Joshua Mason from the St. James University Hospital presented results of a study of his colleague Luke Eason about the evaluation of a collapsed-cone convolution algorithm for 192Ir brachytherapy treatment planning for esophageal and surface mould brachytherapy treatments. The purpose of the study: TG43 does not account for a lack of scatter and tissue and applicator heterogeneities. The advanced collapsed-cone engine (ACE) algorithm available in the Oncentra Brachy (OCB) treatment planning system (Elekta AB, Stockholm, Sweden) can model these conditions more accurately and is evaluated for esophageal and surface mould brachytherapy treatments.
ACE was commissioned for use and compared against TG43 for five esophageal and five surface mould treatment plans. Dosimetric differences between each algorithm were assessed using dose difference maps, side-by-side comparisons, and DVH statistics.
Results of the study:
Esophagus (6 Gy per fraction): Compared to TG43, ACE demonstrated up to a 0.63% and 0.05 Gy reduction in PTV V100 and PTV D98, respectively. Lung D2cc and bone D2cc deviated by up to 0.09 Gy and 0.03 Gy, respectively. Lung D0.1cc and bone D0.1cc both deviated by up to 0.12 Gy. Surface mould (4.5 Gy per fraction): Compared to TG43, ACE demonstrated up to a 12.5% and 0.18 Gy reduction in PTV V80 and PTV D98, respectively. Bone D2cc and D0.1cc both reduced by up to 0.2 Gy when modeled with ACE. Increasing mould size laterally increased the dosimetric differences between TG43 and ACE.
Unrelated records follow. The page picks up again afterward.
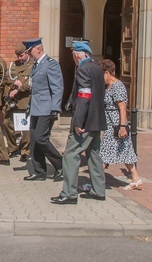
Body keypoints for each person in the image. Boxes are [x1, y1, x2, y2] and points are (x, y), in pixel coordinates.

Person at [51, 41, 106, 205]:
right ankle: (98, 190)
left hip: (85, 120)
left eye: (74, 55)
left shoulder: (82, 69)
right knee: (94, 154)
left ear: (77, 55)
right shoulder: (96, 68)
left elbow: (84, 96)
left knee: (70, 154)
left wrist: (78, 121)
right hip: (96, 119)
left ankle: (69, 193)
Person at [96, 59, 143, 191]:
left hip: (115, 124)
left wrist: (122, 127)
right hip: (110, 122)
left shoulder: (117, 86)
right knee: (125, 151)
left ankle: (96, 182)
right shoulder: (109, 86)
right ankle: (136, 179)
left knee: (104, 153)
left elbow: (122, 107)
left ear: (107, 73)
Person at [23, 38, 64, 182]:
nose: (28, 54)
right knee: (34, 140)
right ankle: (39, 171)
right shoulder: (35, 66)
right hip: (36, 107)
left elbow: (57, 87)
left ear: (38, 49)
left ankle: (60, 164)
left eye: (30, 51)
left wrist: (55, 108)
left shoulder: (50, 65)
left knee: (41, 138)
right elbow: (34, 90)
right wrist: (29, 106)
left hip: (46, 108)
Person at [3, 42, 32, 161]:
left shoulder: (32, 65)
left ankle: (25, 151)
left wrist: (19, 89)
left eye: (21, 55)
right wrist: (14, 83)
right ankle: (13, 148)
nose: (19, 58)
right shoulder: (13, 65)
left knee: (25, 128)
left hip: (25, 100)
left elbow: (29, 84)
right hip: (12, 100)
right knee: (7, 123)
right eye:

TG43 generally overestimates the dose delivered to the target volume and OARs for the clinical sites investigated. Dosimetric differences observed for esophageal treatments were minimal; however, treatments involving larger surface moulds would benefit from increased dosimetric accuracy offered by ACE. Implementation should be considered for surface mould 192Ir treatment planning, but increased calculation time, additional contouring, and mass density assignment requirements should be scrutinized with regards to their potentially negative impact on current clinical practice.